[Opening Supplied entries section]

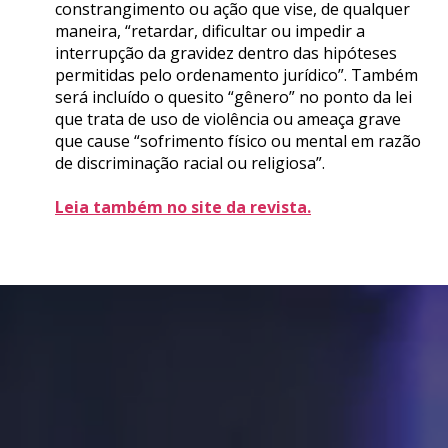
constrangimento ou ação que vise, de qualquer
maneira, “retardar, dificultar ou impedir a
interrupção da gravidez dentro das hipóteses
permitidas pelo ordenamento jurídico”. Também
será incluído o quesito “gênero” no ponto da lei
que trata de uso de violência ou ameaça grave
que cause “sofrimento físico ou mental em razão
de discriminação racial ou religiosa”.
Leia também no site da revista.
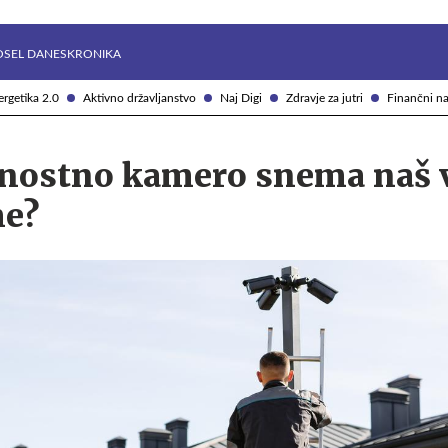
Želite prejemati e-novice?
Uživajmo pametno
OSEL DANES
KRONIKA
rgetika 2.0
Aktivno državljanstvo
Naj Digi
Zdravje za jutri
Finančni na
rnostno kamero snema naš v
me?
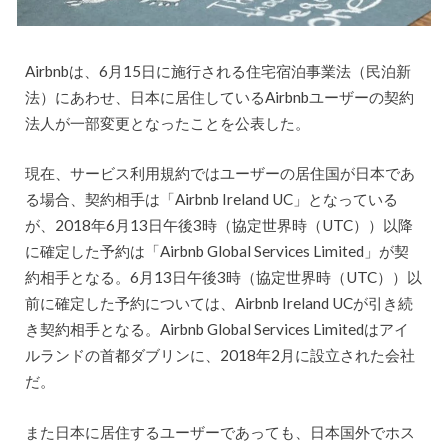
Airbnbは、6月15日に施行される住宅宿泊事業法（民泊新
法）にあわせ、日本に居住しているAirbnbユーザーの契約
法人が一部変更となったことを公表した。
現在、サービス利用規約ではユーザーの居住国が日本であ
る場合、契約相手は「Airbnb Ireland UC」となっている
が、2018年6月13日午後3時（協定世界時（UTC））以降
に確定した予約は「Airbnb Global Services Limited」が契
約相手となる。6月13日午後3時（協定世界時（UTC））以
前に確定した予約については、Airbnb Ireland UCが引き続
き契約相手となる。Airbnb Global Services Limitedはアイ
ルランドの首都ダブリンに、2018年2月に設立された会社
だ。
また日本に居住するユーザーであっても、日本国外でホス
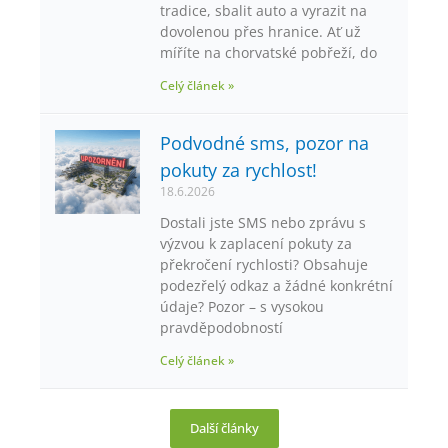
tradice, sbalit auto a vyrazit na
dovolenou přes hranice. Ať už
míříte na chorvatské pobřeží, do
Celý článek »
Podvodné sms, pozor na
pokuty za rychlost!
18.6.2026
Dostali jste SMS nebo zprávu s
výzvou k zaplacení pokuty za
překročení rychlosti? Obsahuje
podezřelý odkaz a žádné konkrétní
údaje? Pozor – s vysokou
pravděpodobností
Celý článek »
Další články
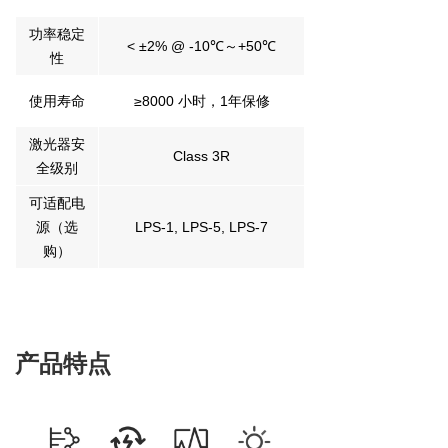
功率稳定
< ±2% @ -10℃～+50℃
性
使用寿命
≥8000 小时，1年保修
激光器安
Class 3R
全级别
可适配电
源（选
LPS-1, LPS-5, LPS-7
购）
产品特点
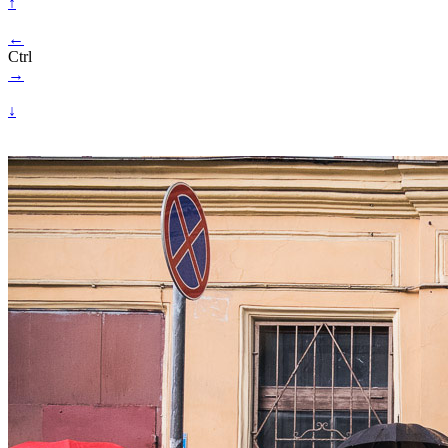
↑
←
Ctrl
→
↓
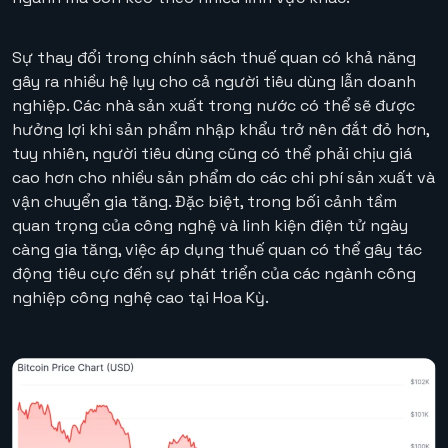
Sự thay đổi trong chính sách thuế quan có khả năng
gây ra nhiều hệ lụy cho cả người tiêu dùng lẫn doanh
nghiệp. Các nhà sản xuất trong nước có thể sẽ được
hưởng lợi khi sản phẩm nhập khẩu trở nên đắt đỏ hơn,
tuy nhiên, người tiêu dùng cũng có thể phải chịu giá
cao hơn cho nhiều sản phẩm do các chi phí sản xuất và
vận chuyển gia tăng. Đặc biệt, trong bối cảnh tầm
quan trọng của công nghệ và linh kiện điện tử ngày
càng gia tăng, việc áp dụng thuế quan có thể gây tác
động tiêu cực đến sự phát triển của các ngành công
nghiệp công nghệ cao tại Hoa Kỳ.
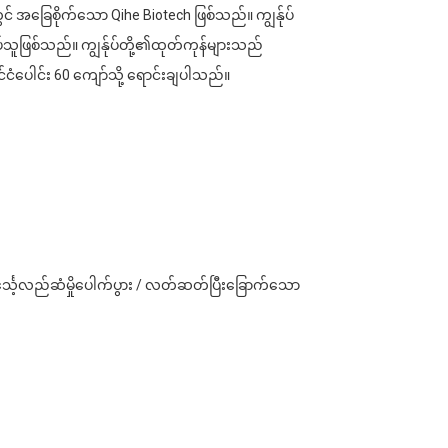
င် အခြေစိုက်သော Qihe Biotech ဖြစ်သည်။ ကျွန်ုပ်
လုပ်သူဖြစ်သည်။ ကျွန်ုပ်တို့၏ထုတ်ကုန်များသည်
ငံပေါင်း 60 ကျော်သို့ ရောင်းချပါသည်။
/ ခြင်္သေ့လည်ဆံမှိုပေါက်ပွား / လတ်ဆတ်ပြီးခြောက်သော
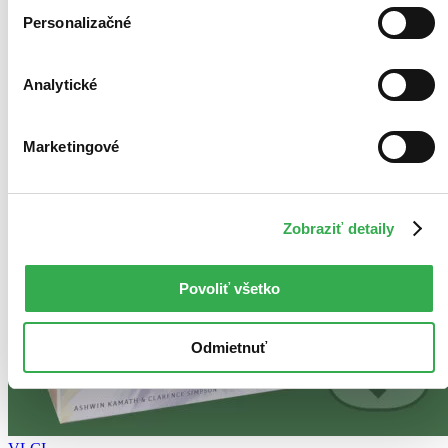
Personalizačné
Analytické
Marketingové
Zobraziť detaily
Povoliť všetko
Odmietnuť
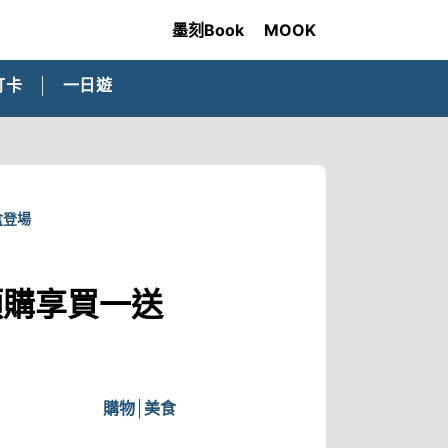
墨刻Book
MOOK
打卡
一日遊
盒登場
！預購享買一送
購物
美食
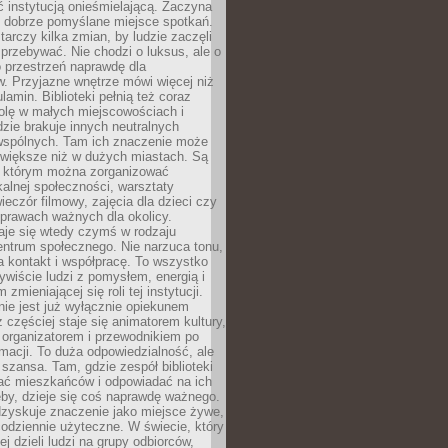
ć instytucją onieśmielającą. Zaczyna
 dobrze pomyślane miejsce spotkań.
rczy kilka zmian, by ludzie zaczęli
 przebywać. Nie chodzi o luksus, ale o
o przestrzeń naprawdę dla
. Przyjazne wnętrze mówi więcej niż
lamin. Biblioteki pełnią też coraz
olę w małych miejscowościach i
dzie brakuje innych neutralnych
 wspólnych. Tam ich znaczenie może
 większe niż w dużych miastach. Są
 którym można zorganizować
kalnej społeczności, warsztaty
wieczór filmowy, zajęcia dla dzieci czy
prawach ważnych dla okolicy.
taje się wtedy czymś w rodzaju
entrum społecznego. Nie narzuca tonu,
a kontakt i współpracę. To wszystko
wiście ludzi z pomysłem, energią i
zmieniającej się roli tej instytucji.
 nie jest już wyłącznie opiekunem
z częściej staje się animatorem kultury,
 organizatorem i przewodnikiem po
rmacji. To duża odpowiedzialność, ale
szansa. Tam, gdzie zespół biblioteki
hać mieszkańców i odpowiadać na ich
eby, dzieje się coś naprawdę ważnego.
dzyskuje znaczenie jako miejsce żywe,
codziennie użyteczne. W świecie, który
ej dzieli ludzi na grupy odbiorców,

[Closing Supplied entries section]

From the records above, quote word for word only the lines beginning at the line that has "Další články" and stopping after the line that has "nghiệp. Các nhà". Omit the pictures.

Answer space:
Další články
功率稳定
< ±2% @ -10℃～+50℃
性
使用寿命
≥8000 小时，1年保修
激光器安
Class 3R
全级别
可适配电
源（选
LPS-1, LPS-5, LPS-7
购）
产品特点
↑
←
Ctrl
→
↓
Sự thay đổi trong chính sách thuế quan có khả năng
gây ra nhiều hệ lụy cho cả người tiêu dùng lẫn doanh
nghiệp. Các nhà sản xuất trong nước có thể sẽ được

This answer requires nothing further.